►

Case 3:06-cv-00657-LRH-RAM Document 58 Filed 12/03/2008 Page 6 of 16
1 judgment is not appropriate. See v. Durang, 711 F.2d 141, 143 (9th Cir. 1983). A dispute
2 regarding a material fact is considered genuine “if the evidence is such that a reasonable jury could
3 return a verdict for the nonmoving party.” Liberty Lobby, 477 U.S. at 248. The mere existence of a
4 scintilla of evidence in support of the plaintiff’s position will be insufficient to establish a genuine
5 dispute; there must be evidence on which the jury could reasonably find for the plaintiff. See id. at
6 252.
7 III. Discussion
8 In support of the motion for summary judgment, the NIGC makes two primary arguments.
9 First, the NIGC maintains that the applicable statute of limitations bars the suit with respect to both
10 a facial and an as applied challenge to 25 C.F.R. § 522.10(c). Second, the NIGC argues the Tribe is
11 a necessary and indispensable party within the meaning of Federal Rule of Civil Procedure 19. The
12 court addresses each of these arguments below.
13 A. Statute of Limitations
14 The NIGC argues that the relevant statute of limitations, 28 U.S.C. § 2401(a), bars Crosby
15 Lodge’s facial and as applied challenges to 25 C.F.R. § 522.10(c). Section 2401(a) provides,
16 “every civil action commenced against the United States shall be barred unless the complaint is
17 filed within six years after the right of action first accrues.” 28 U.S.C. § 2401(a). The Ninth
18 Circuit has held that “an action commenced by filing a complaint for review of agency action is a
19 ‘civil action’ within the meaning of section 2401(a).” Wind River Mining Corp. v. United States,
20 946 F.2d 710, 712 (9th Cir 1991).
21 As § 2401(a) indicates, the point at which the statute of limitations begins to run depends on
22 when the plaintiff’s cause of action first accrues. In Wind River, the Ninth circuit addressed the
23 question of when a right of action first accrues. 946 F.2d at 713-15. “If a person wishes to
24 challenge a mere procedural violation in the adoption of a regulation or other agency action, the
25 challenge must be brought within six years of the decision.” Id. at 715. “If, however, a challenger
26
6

◄

> What to produce: Return, word for word, the lines of the data above from the line with "2 regarding a" through the line with "3 return a verdict", inclusive.

> Response to this task:
2 regarding a material fact is considered genuine “if the evidence is such that a reasonable jury could
3 return a verdict for the nonmoving party.” Liberty Lobby, 477 U.S. at 248. The mere existence of a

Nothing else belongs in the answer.